Task statement »
Rewrite the text of the rows below, changing "bar" to "column" everywhere it occurs and leaving everything else unchanged. Omit the pictures from your version.

--- Recorded information ---

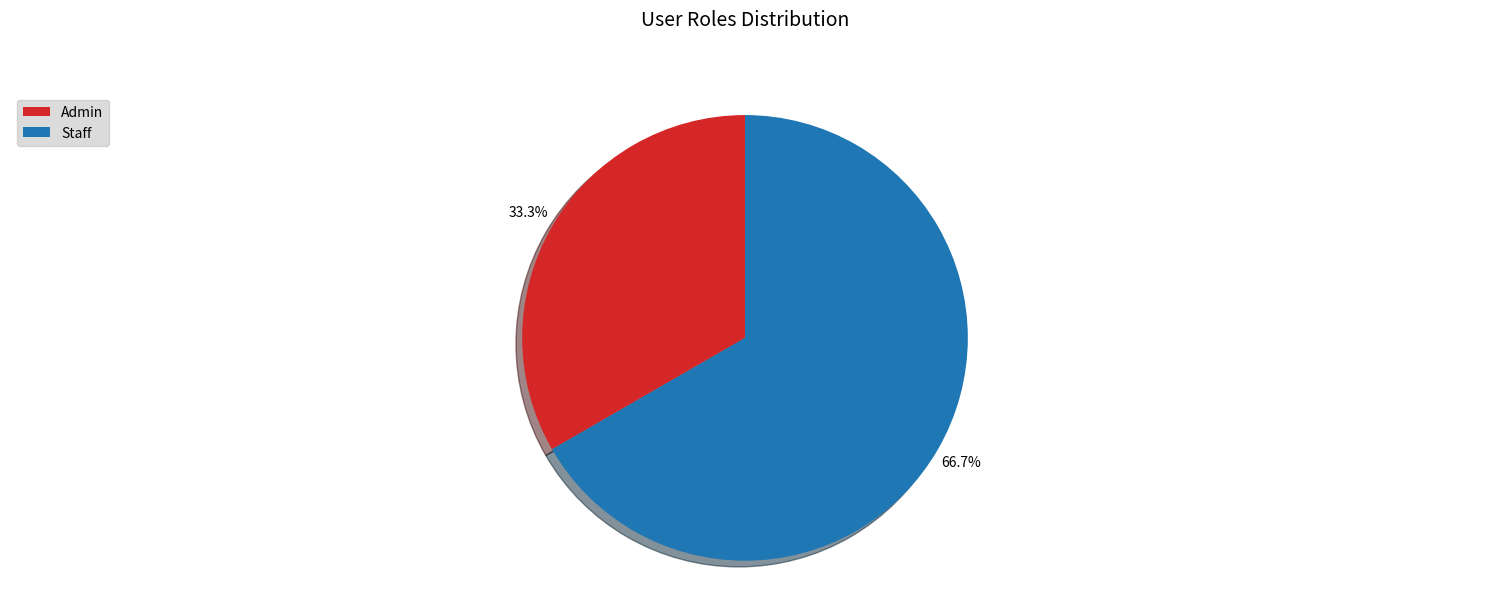

What percentage do Staff and Admin together represent?

100.0%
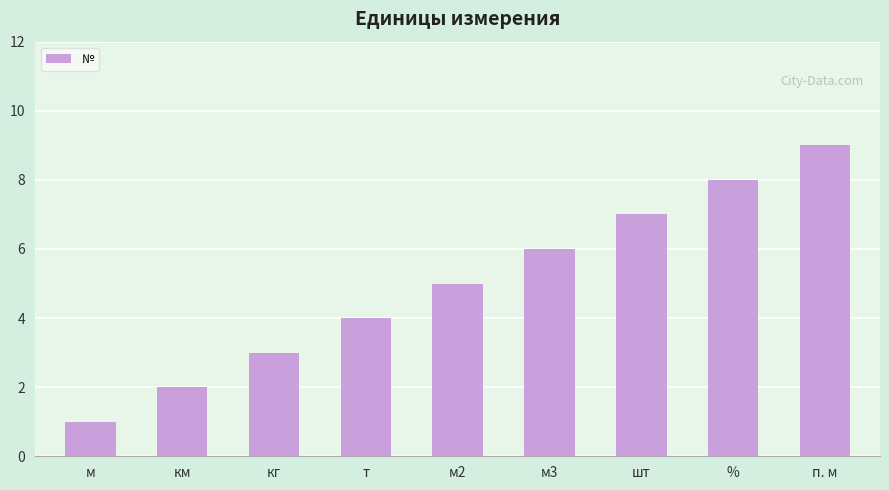

What is the label of the 9th bar from the left?

п. м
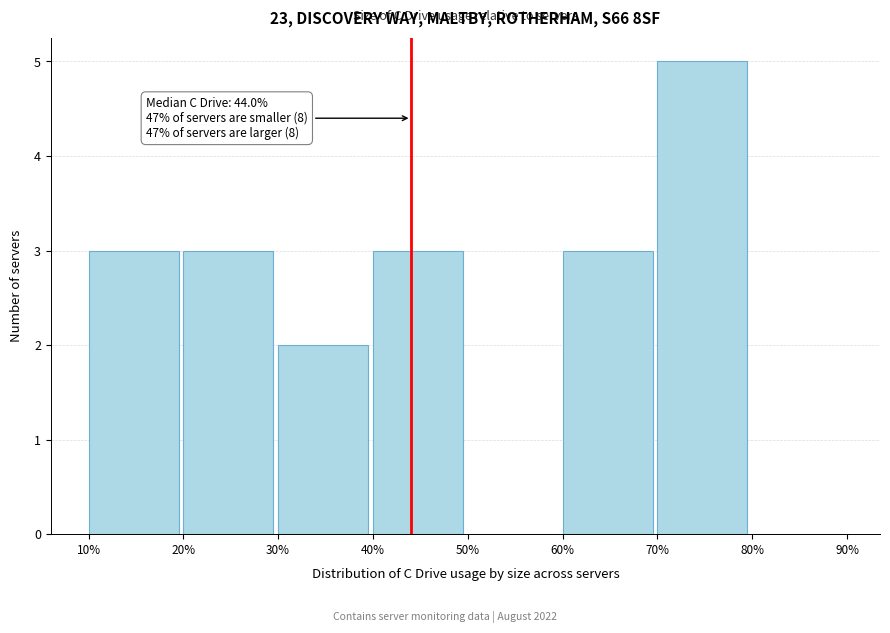

Which range on the x-axis has the tallest bar?

70% to 80%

---

Task result »
What percentage do Staff and Admin together represent?

100.0%

What is the label of the 9th column from the left?

п. м

Which range on the x-axis has the tallest column?

70% to 80%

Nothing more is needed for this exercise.